# Lenovo ThinkPad Edge E540/E531 oder bessere Alternative?| Für Studium



## Eiren (10. November 2013)

*Lenovo ThinkPad Edge E540/E531 oder bessere Alternative?| Für Studium*

Hallo!
ich habe vor, mir für mein Informatik-Studium im Dezember einen Laptop zu gönnen. Meine Preisliche Obergrenze liegt bei 800€ und meine Kriterien sind:
-Gute Akkulaufzeit(mind 6h)
-14 oder 15 Zoll, gute Auflösung (fürs programmieren)
-Nicht so laut
-Und halbwegs was unterm Kessel haben, allerdings wird zum spielen der Heim-Pc verwendet.

Nun ist mir dieses Modell ins Auge gefallen:
Lenovo ThinkPad Edge E540, Core i5-4200M, 8GB RAM, 1TB (20C60045GE) Preisvergleich | Geizhals Deutschland
(fals er bis Anfang Dezember immernoch nicht lieferbar ist, dann eben der kleinere Bruder Lenovo ThinkPad Edge E531, Core i5-3230M, 8GB RAM, 1TB (N4IB8GE) Preisvergleich | Geizhals Deutschland)

Ich hatte eine Zeit lang auch bei den Ultrabooks nachgeschaut, allerdings habe ich das Gefühl, dass diese in diesem Preisbereich relativ schwach sind und nur durch Akkulaufzeit/Gewicht glänzen.

Aber bevor ich mich festlege, wollte ich fragen:
Findet ihr diese Wahl in Ordnung und gibt es vielleicht bis 800€ bessere, die ich vielleicht übersehen habe?


Ich hoffe, ihr könnt mir helfen 

Grüße


----------



## Iceananas (10. November 2013)

*AW: Lenovo ThinkPad Edge E540/E531 oder bessere Alternative?| Für Studium*

Mein Tipp: Acer Aspire V5-573G-54208G50akk i5-4200U 8GB 500GB matt FHD IPS GT750M noOS 
669€ ohne OS (als Student bekommt man oft Windows von der Uni), 699€ mit Win8

Ich habs mir den im letzten Monat geholt und kann nicht zufriedener sein (wenn man über das etwas labbrige Displayrand hinwegsieht, mich störts nicht).

Die größten Vorteile:

- Freier mSATA Slot für eine SSD 
- IPS Full HD Display
- Schnelle Geforce 750M
- Haswell CPU (Stromsparend und von der Leistung her ausreichend für fast alles, trotz ULV)


----------



## norse (10. November 2013)

*AW: Lenovo ThinkPad Edge E540/E531 oder bessere Alternative?| Für Studium*

willst mit zocken? ich tät den neuen E540 nehmen!  oder den acer,wobei die Qualität beim Lenovo halt klar besser is!


----------



## ich111 (10. November 2013)

*AW: Lenovo ThinkPad Edge E540/E531 oder bessere Alternative?| Für Studium*

Ich würde mir die L Serie mal anschauen


----------



## Eiren (10. November 2013)

*AW: Lenovo ThinkPad Edge E540/E531 oder bessere Alternative?| Für Studium*

Hm das stimmt wohl, das ist auch vom P/L-Verhältnis ne sehr gute Wahl.
Jetzt ists aber so, dass die Lenovos viel bessere CPUs haben, aber das Acer hat ne bessere Graka. Außerdem haben die Lenovos eine größere Festplatte...
Alles gar nicht so einfach

EDIT: Ja, aber jeder Lappi der L Serie hat nur ne Intel Graka drin...

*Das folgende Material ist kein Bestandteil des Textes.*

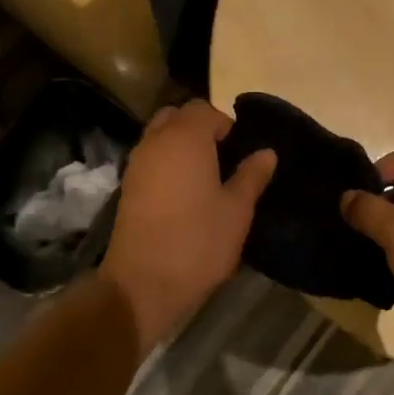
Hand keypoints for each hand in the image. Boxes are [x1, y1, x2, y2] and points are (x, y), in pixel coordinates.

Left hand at [100, 100, 274, 351]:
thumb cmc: (198, 242)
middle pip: (177, 116)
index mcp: (185, 138)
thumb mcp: (237, 210)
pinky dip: (166, 163)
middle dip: (200, 128)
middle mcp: (156, 141)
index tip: (240, 151)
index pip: (204, 109)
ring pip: (160, 136)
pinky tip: (184, 193)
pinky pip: (150, 158)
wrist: (142, 284)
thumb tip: (266, 152)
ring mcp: (136, 163)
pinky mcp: (127, 187)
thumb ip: (251, 175)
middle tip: (223, 158)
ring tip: (205, 177)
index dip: (225, 124)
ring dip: (181, 144)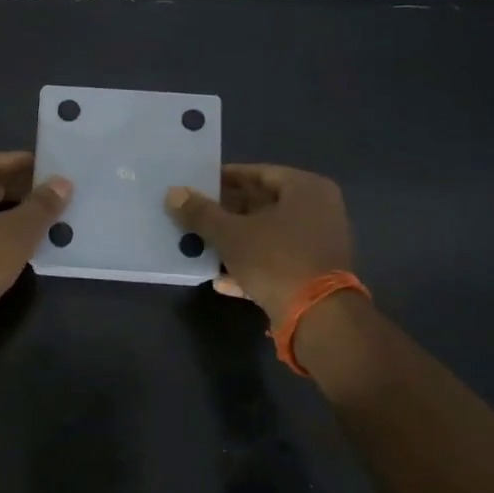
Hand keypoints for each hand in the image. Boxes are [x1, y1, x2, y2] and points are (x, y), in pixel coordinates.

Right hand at [165, 164, 353, 322]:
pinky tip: (221, 280)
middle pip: (263, 205)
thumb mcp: (230, 234)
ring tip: (201, 246)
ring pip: (267, 235)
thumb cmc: (276, 260)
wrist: (320, 319)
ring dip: (236, 242)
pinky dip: (251, 266)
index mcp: (306, 189)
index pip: (258, 173)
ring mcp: (319, 244)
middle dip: (226, 214)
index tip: (197, 186)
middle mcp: (319, 210)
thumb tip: (173, 193)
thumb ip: (201, 213)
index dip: (224, 179)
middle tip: (195, 216)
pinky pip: (277, 261)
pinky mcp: (315, 274)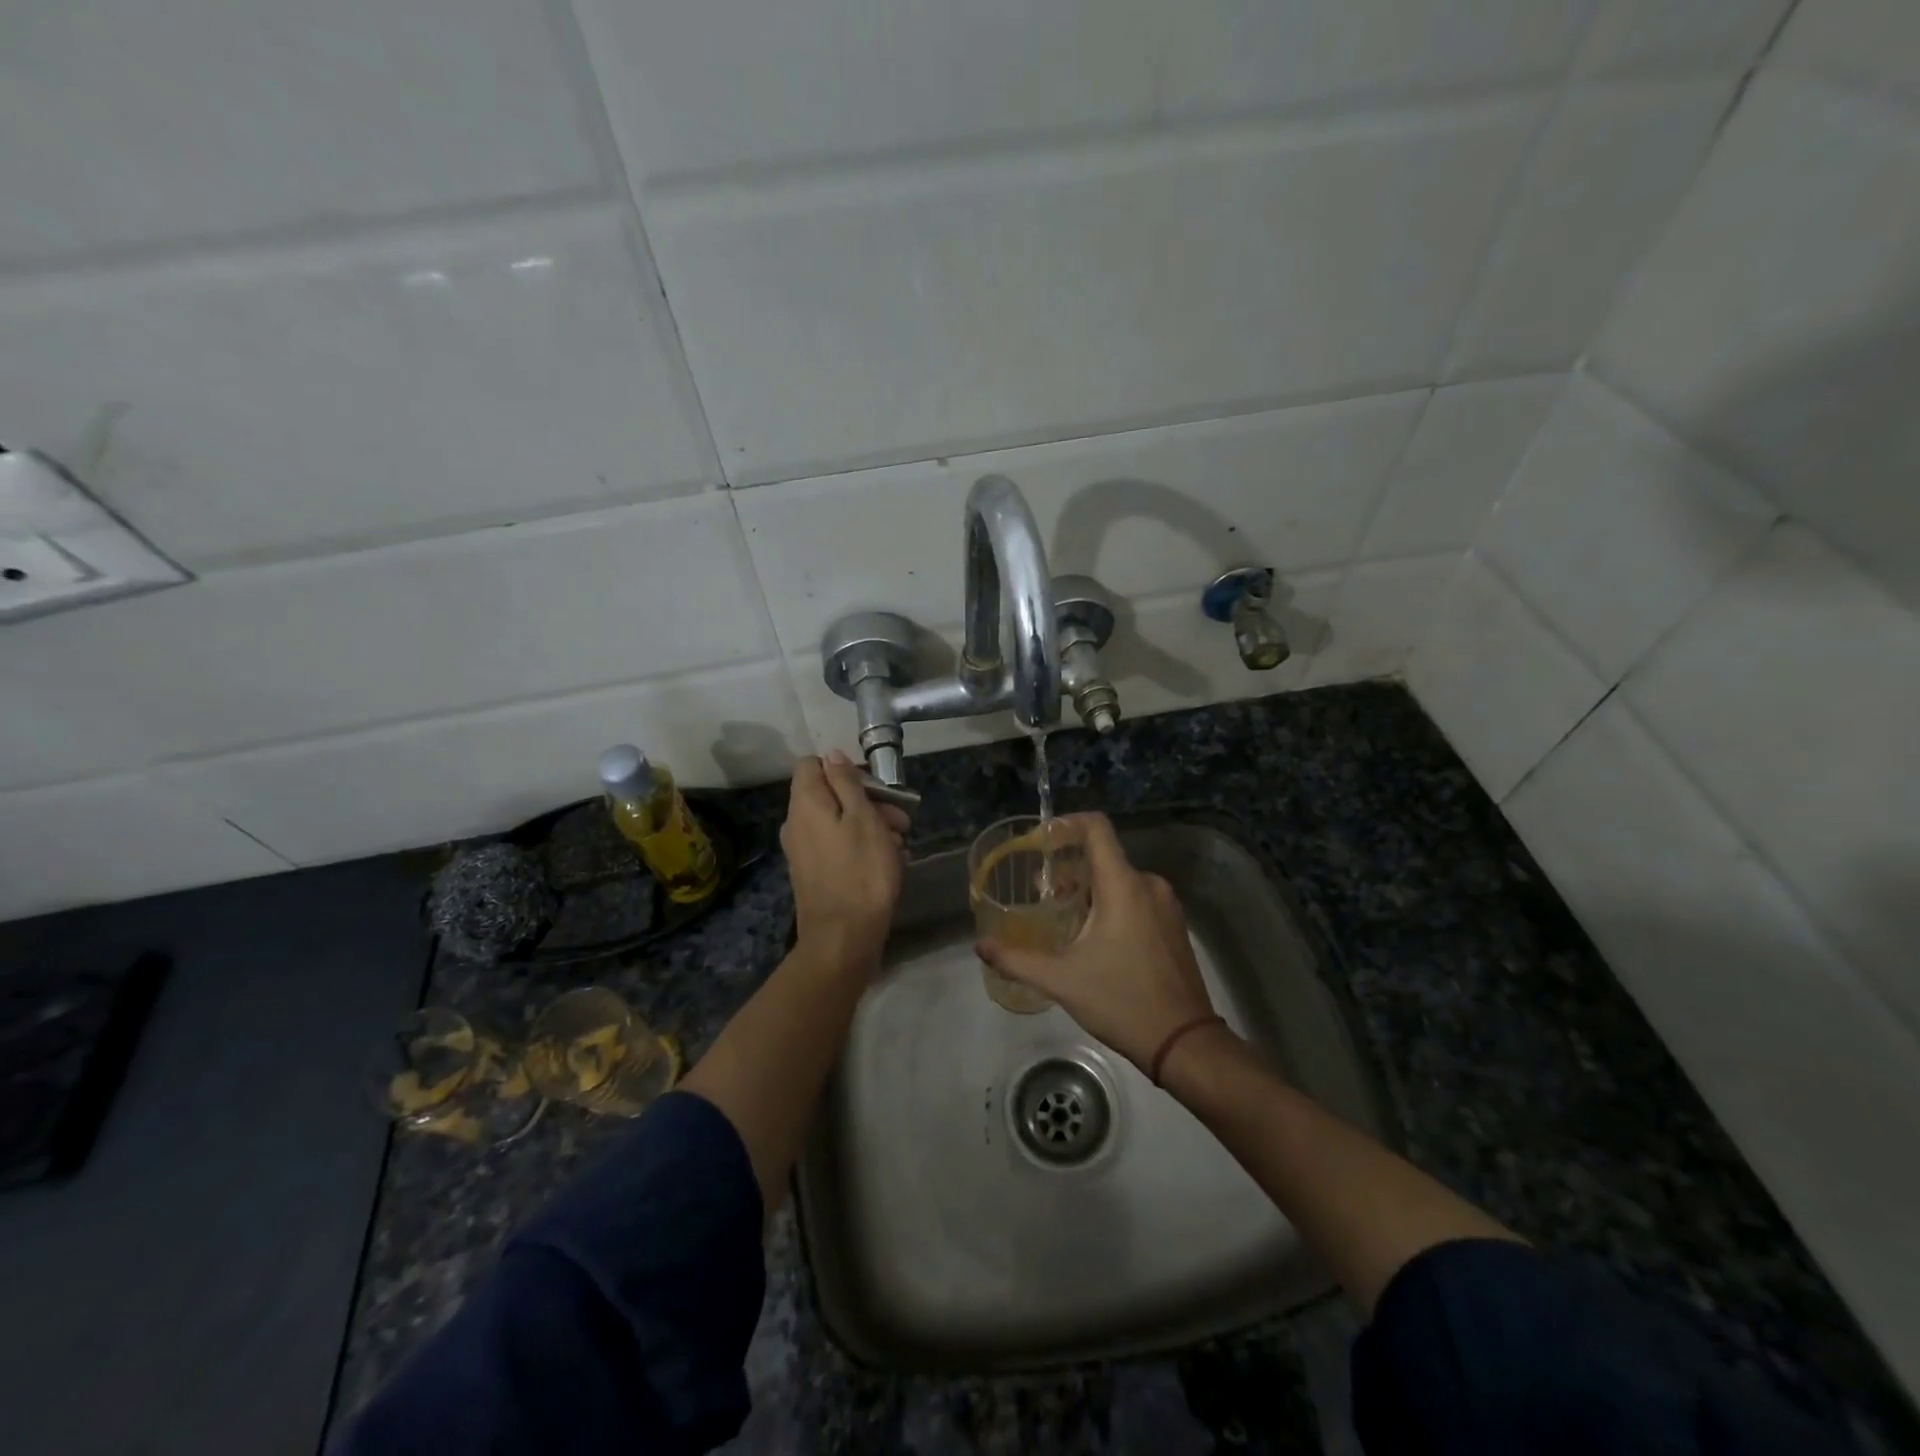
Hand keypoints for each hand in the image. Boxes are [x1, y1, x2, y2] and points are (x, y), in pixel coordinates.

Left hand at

Naja... zocken denke ich nicht, aber ich meine, es ist doch dennoch schön etwas mehr leistung zu haben 
Ich tendiere auch noch zum E540, allerdings gibts noch keinerlei tests und auch wann er erhältlich ist, steht noch in den Sternen -_-


----------



## iTzZent (10. November 2013)

*AW: Lenovo ThinkPad Edge E540/E531 oder bessere Alternative?| Für Studium*

Aber Achtung, sämmtliche neuen Lenovo Geräte (einschliesslich dem E531 & E540) haben keinen mSATA Slot mehr. Dieser wurde durch denneuen NGFF M.2 Nachfolger ersetzt. Aktuell gibt es dafür aber kaum anständige SSD´s... Einen grossartigen Unterschied wird es zwischen dem E531 und dem E540 allerdings nicht geben, abgesehen vom Prozessor und dem dazu gehörigem Chipsatz. Gehäuse, Grafikkarte, Ram, Display und GPU sind identisch, genauso wie das Gewicht.

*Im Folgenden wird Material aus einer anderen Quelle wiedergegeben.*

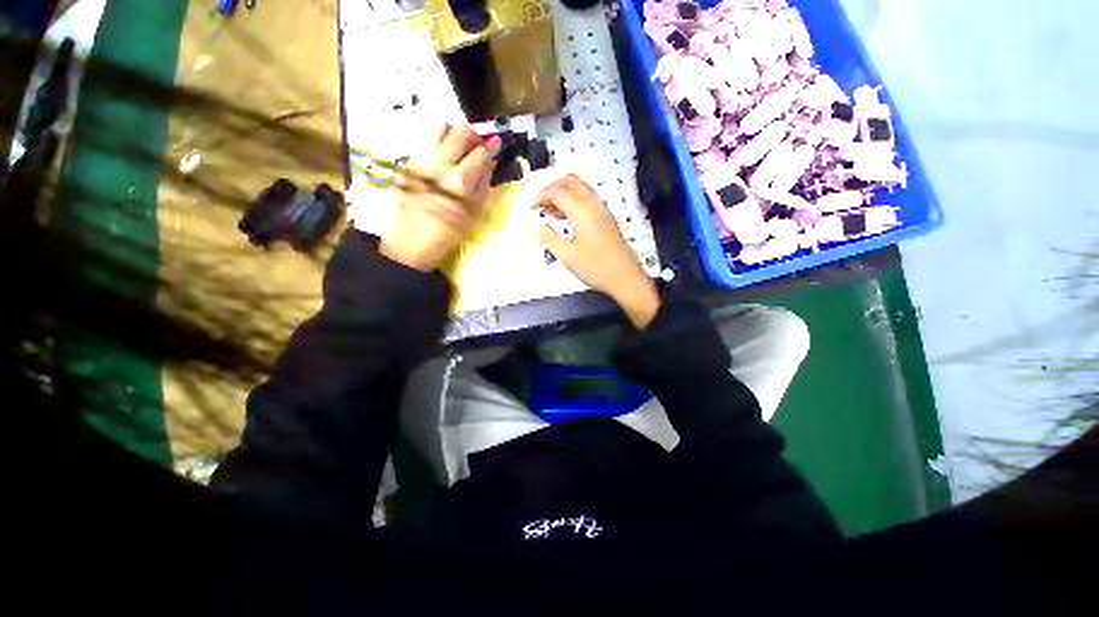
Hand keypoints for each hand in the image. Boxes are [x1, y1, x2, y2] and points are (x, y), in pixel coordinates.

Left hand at [380, 124, 500, 270]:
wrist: (415, 237)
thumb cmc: (449, 229)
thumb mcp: (474, 211)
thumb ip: (484, 184)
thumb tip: (491, 163)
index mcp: (459, 182)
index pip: (479, 153)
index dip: (491, 145)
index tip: (496, 142)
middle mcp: (440, 165)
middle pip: (459, 132)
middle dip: (472, 134)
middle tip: (476, 143)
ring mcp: (422, 160)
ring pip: (437, 127)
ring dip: (452, 131)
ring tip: (458, 144)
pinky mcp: (410, 161)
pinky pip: (425, 139)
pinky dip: (438, 139)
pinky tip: (443, 152)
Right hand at [535, 175, 659, 327]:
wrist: (625, 277)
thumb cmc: (596, 268)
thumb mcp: (567, 256)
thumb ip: (549, 238)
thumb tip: (536, 227)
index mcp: (582, 211)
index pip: (557, 192)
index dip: (540, 196)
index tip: (530, 208)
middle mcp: (593, 204)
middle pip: (570, 181)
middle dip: (552, 187)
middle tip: (540, 203)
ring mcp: (602, 210)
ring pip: (580, 189)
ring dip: (563, 194)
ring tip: (548, 211)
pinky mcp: (606, 218)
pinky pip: (587, 200)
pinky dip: (572, 202)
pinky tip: (564, 219)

Denke aber nicht, das du mit der GT740M grossartig spielen kannst... Lenovo (so wie alle anderen Hersteller mittlerweile auch) verwenden den aktuellen GK208 Chip, welcher nur ein 64Bit Speicherinterdace zulässt. Der alte GK107 hatte noch ein 128Bit Speicherinterface, aber der wurde nur in den ersten Revisionen der GT740M verwendet.


----------



## Iceananas (10. November 2013)

*AW: Lenovo ThinkPad Edge E540/E531 oder bessere Alternative?| Für Studium*

Die pauschale Aussage, Lenovo böte eine bessere Qualität, stimmt leider seit langem nicht mehr. Ich hatte in der Vergangenheit diverse Probleme mit Lüfterpfeifen, WLAN Probleme (Thinkpad Edge), Kommilitonen von mir hatte sogar riesen Spaltmaße und instabilem Displayrand beim teuren Thinkpad X1, unser Team hatte Treiberprobleme mit unseren noch teureren Thinkpad X230t usw. usf.. Deswegen bin ich jetzt immer vorsichtig und warte Erfahrungsberichte von User ab. Testberichte sind ja auch größtenteil sehr Oberflächlich und decken viele Probleme nicht auf.


----------



## yupes (11. November 2013)

*AW: Lenovo ThinkPad Edge E540/E531 oder bessere Alternative?| Für Studium*

Denk doch nochmal genau nach, wofür du ihn benötigst. Ich dachte, du zockst daheim mit dem Rechner? Wozu brauchst du dann eine Grafikkarte? Da würde ich den Schwerpunkt doch KLAR auf CPU etc. legen und die Graka komplett vernachlässigen.


----------